** THE PROBLEM **
Edit the lines below by changing every "common name" to "vernacular name" and keeping everything else the same. Omit the pictures from your answer.

— Start RECORDS —

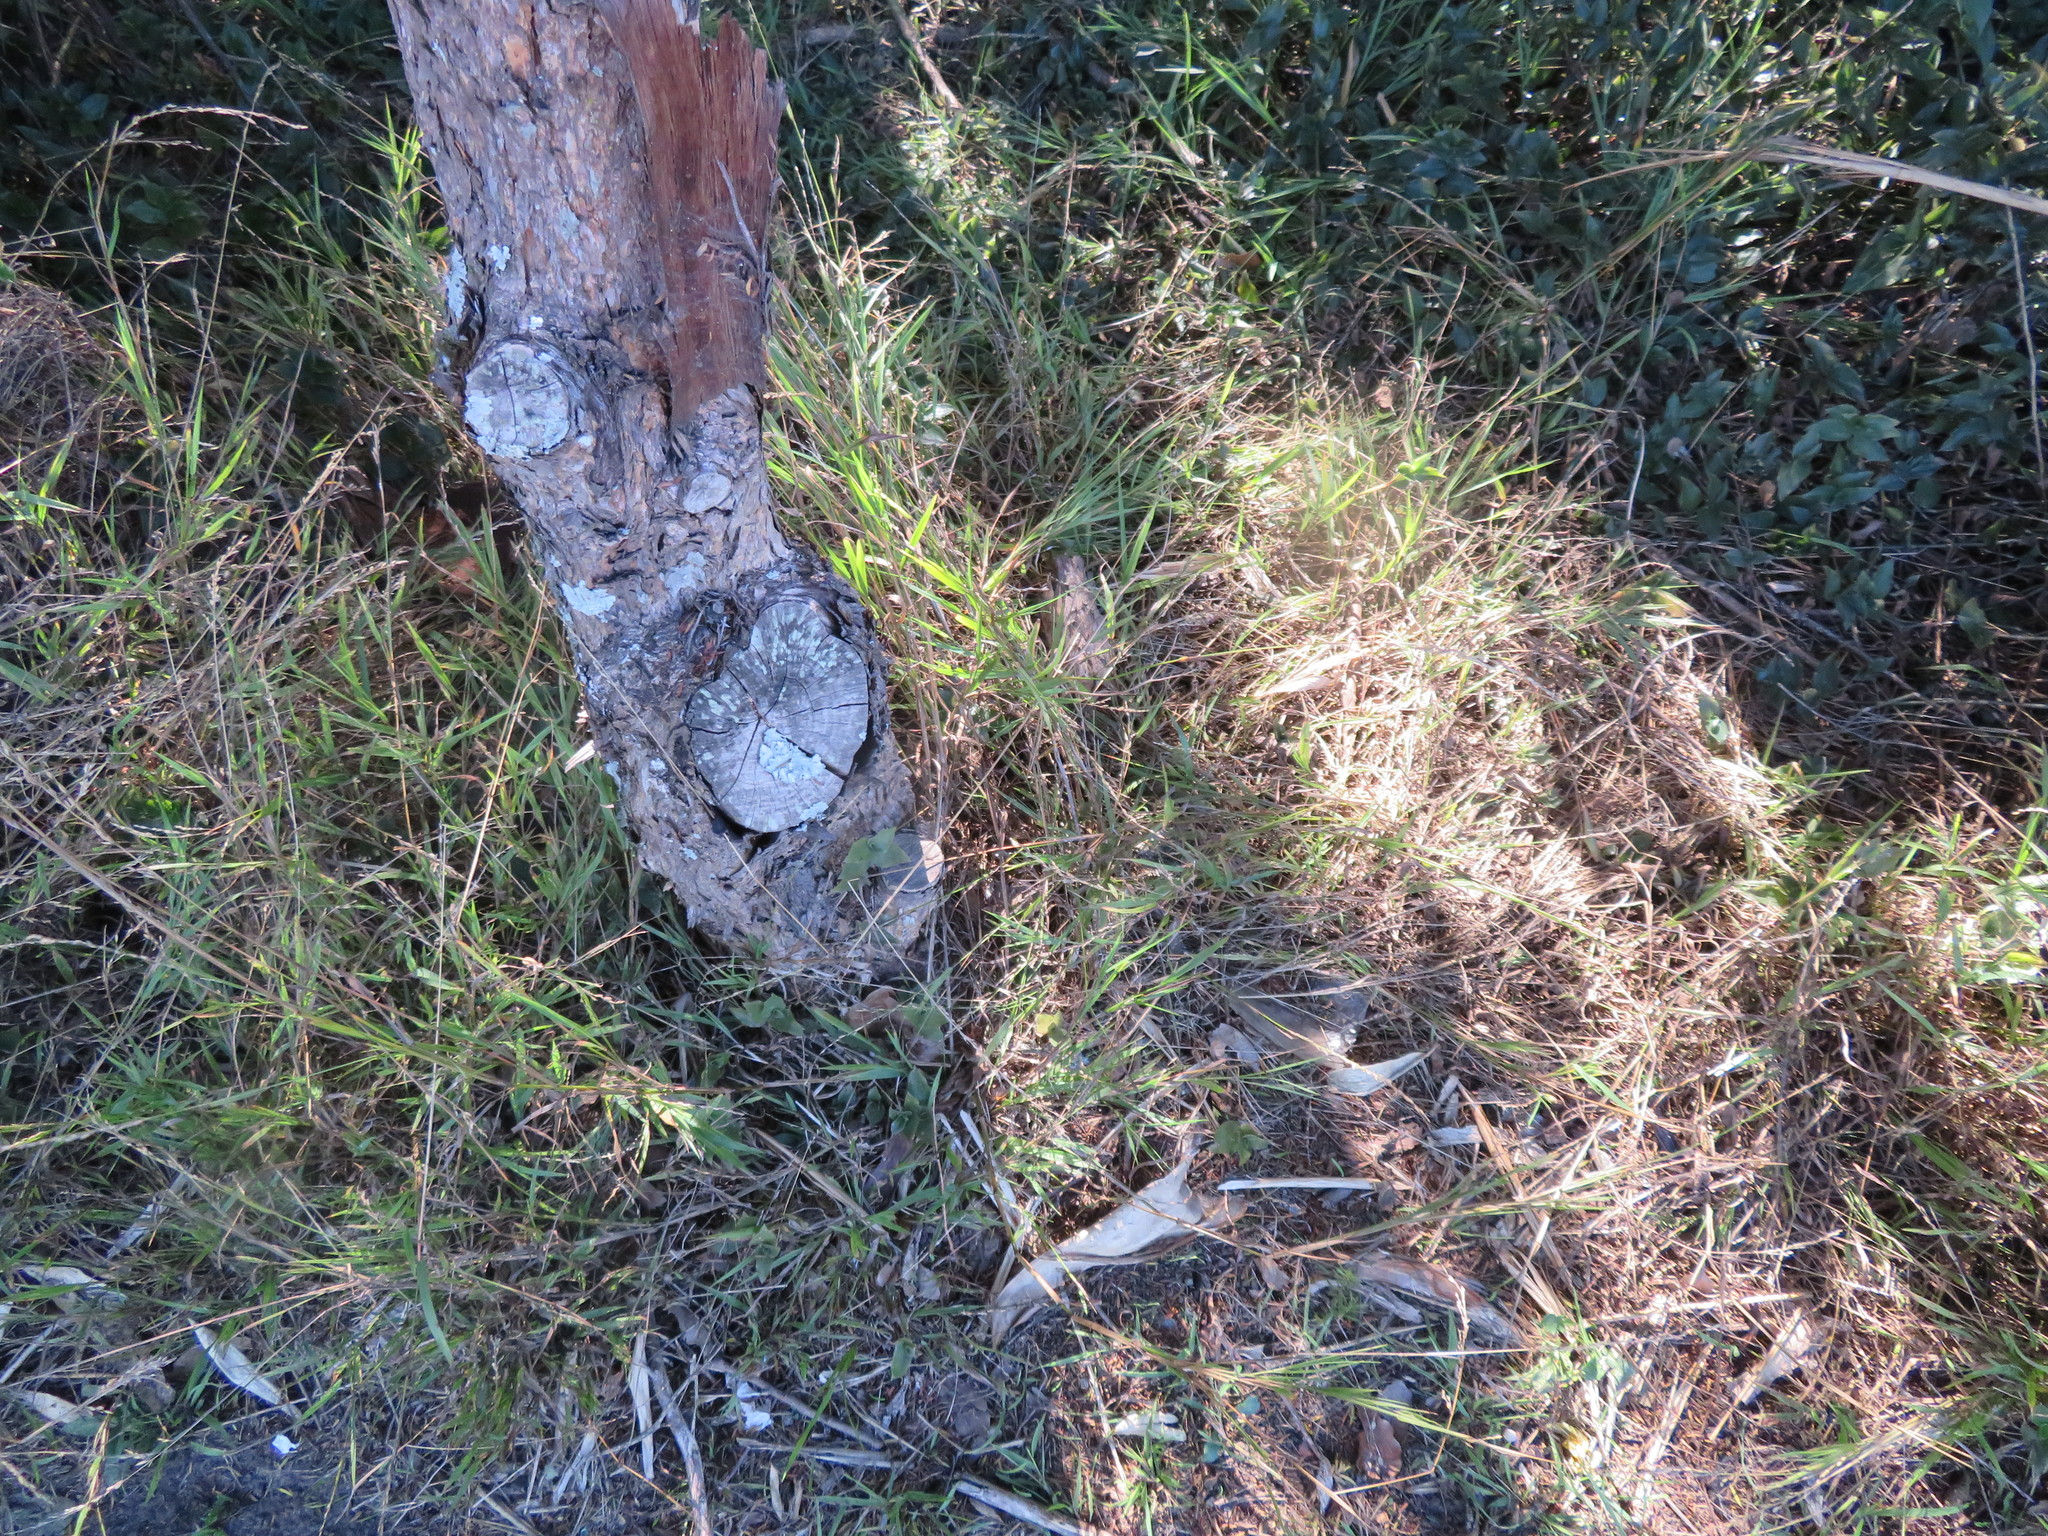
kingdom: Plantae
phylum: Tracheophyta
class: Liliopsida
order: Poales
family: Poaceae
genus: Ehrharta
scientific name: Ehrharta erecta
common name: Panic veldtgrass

— End RECORDS —

** PROBLEM SOLUTION **
kingdom: Plantae
phylum: Tracheophyta
class: Liliopsida
order: Poales
family: Poaceae
genus: Ehrharta
scientific name: Ehrharta erecta
vernacular name: Panic veldtgrass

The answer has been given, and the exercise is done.